A few days ago I saw a tweet from my friend saying:
That feeling when you process 5,275,521 records from #JSON to #MySQL in 43 minutes thanks to @celeryproject and @sqlalchemy! #Python
My first thought was: great! The second one was… that doesn’t sound like a lot, I bet I could make it faster! So I took the challenge after requesting the original source.
The app contains two parts. The first one reads the file (1 JSON per line) and pushes pre-processed data to a message queue. The second one takes the items from the queue, pushes some to the database and creates a few more queue messages. In practice it’s using Redis and MySQL, but that’s not very relevant in this case.
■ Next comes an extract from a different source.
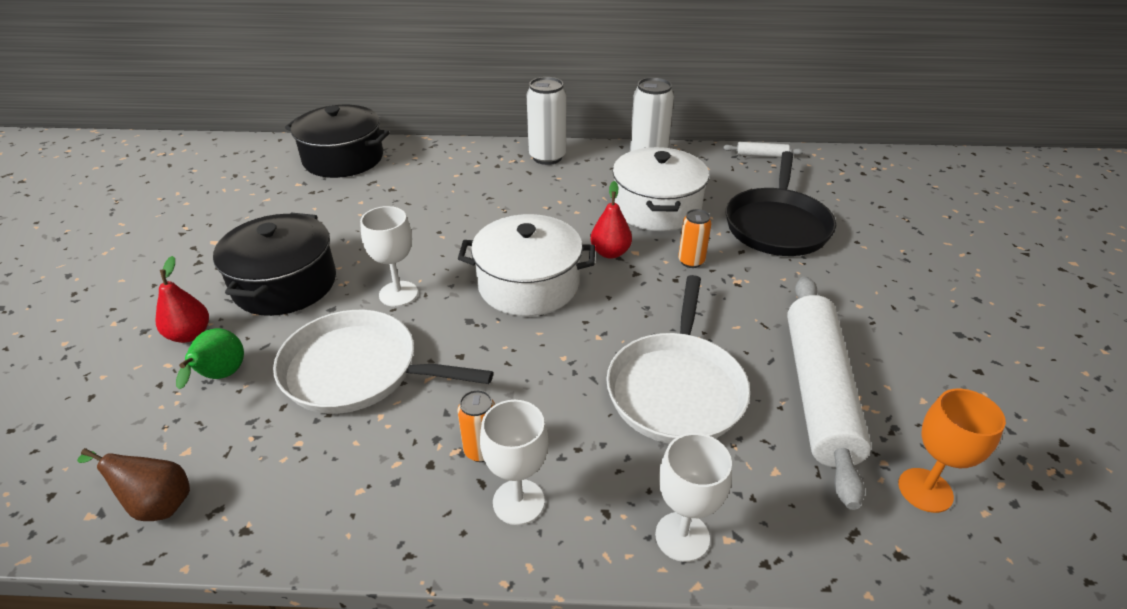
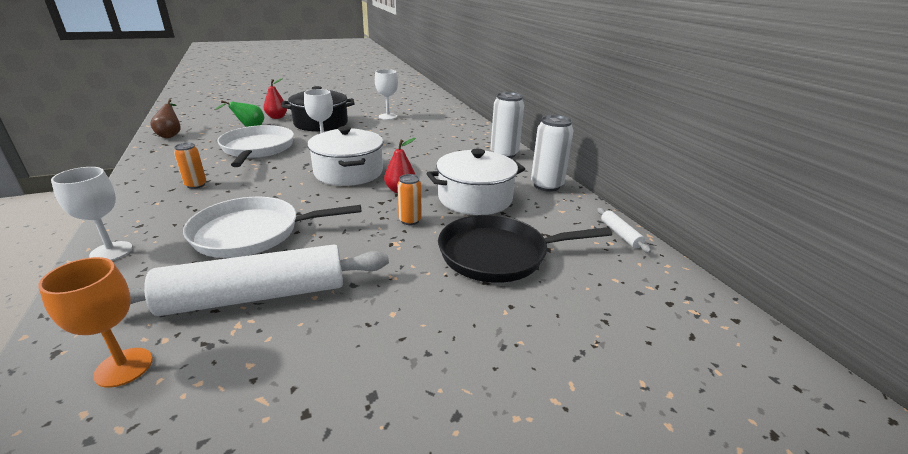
camera: 65 degrees right, 10 degrees down
(343, 159) = (442, 111): black pot -> none
(518, 502) = (154, 200): white goblet -> white goblet (388, 116)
The first part doesn’t do a lot of processing, so I was expecting the runtime to be dominated by waiting for the queue writes. But that’s not what happened. The time was split between sending messages (55%) and parsing JSON (37%) and that seemed very wrong. Python profiler and gprof2dot provide a good explanation of why that happened. You can easily see on the graph that json.loads has three places where it’s called, even though we only have one place that reads the file. This was easily fixed by parsing the line only once and passing on the resulting dict instead.
This resulted in a much better split (76% / 17%). Rejecting some lines even before parsing (because they didn’t include the required keyword) helped a bit too (78% / 14%). This resulted in ~20% time saving on the file processing part - good, but not amazing.
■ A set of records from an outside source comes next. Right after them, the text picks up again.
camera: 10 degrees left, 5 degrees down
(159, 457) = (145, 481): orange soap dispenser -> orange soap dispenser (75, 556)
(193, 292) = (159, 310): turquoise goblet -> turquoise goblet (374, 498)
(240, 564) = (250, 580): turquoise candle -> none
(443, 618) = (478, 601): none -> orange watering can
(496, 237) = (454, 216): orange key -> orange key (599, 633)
The second part was a bit more interesting. The workers should be either CPU or disk bound, repackaging the data into a format ready to insert to the database and then handing it off to MySQL. But it was neither. It was mostly just waiting for the queue, network, and context switching. That means both the disk and the CPU were underutilised.
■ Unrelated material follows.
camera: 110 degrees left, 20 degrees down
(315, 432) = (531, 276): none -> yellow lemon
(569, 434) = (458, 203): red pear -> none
To improve the situation, the app needs to do more work while its process is active. This applies to all the layers - reading messages, processing them, and the database writes.
The tweak for reading messages is already built-in. CELERYD_PREFETCH_MULTIPLIER configuration option is available and allows reading more than one message at a time. For long running tasks and small messages, it may not make sense to prefetch more than one item. But for tiny tasks, prefetching more items allows us to get higher throughput. In this case, I just increased the prefetch until diminishing returns started showing. Now, the CPU utilisation went up from 10% to 25% in each of 4 workers. Better, but not great.
The next part was processing the requests. Instead of running the function for each item, we can tell celery to schedule multiple items at the same time. This can be done using celery.contrib.batches. Increasing the batch size with flush_every improved the throughput a little bit. Maybe it just caused the acknowledgements to be sent in one series? The important part is that it allowed the next optimisation to work.
Finally, the biggest gain was batching the inserts into the database. This was only possible due to the previous two fixes. Almost all drivers in SqlAlchemy allow you to do bulk inserts of data, which means the multiple rows are inserted in one command, cutting down unnecessary communication. Switching to bulk inserts actually allowed to move the bottleneck from the queue worker to the database.
When generating the data for this graph, the batch size was adjusted both for the queue and for the database inserts at the same time. It shows that with 4 processes the performance doesn’t really raise after a batch of 10 items, and with 2 processes after a batch of around 17. For a more complex task, there could be a tradeoff to consider due to multiple unacknowledge items being processed at the same time. If the operations are not completely idempotent, crashing with more items means more emergency cleanup. In this case the batch size doesn’t really matter. Either the rows are going to be inserted or not - duplicates are easy to detect and ignore.
The great thing about 2 workers maxing out the performance in this case is that just by using bigger batches, the workers can saturate the database writes, leaving 2 out of my 4 CPU cores available for other tasks. The other thing to notice is that adjusting the batch size effectively allowed 6x performance gain, with mostly cosmetic code changes.
Processing in batches is awesome. If done properly, it cuts down unnecessary network traffic, context switches, disk seeking, and other things that stop your app from achieving maximum throughput.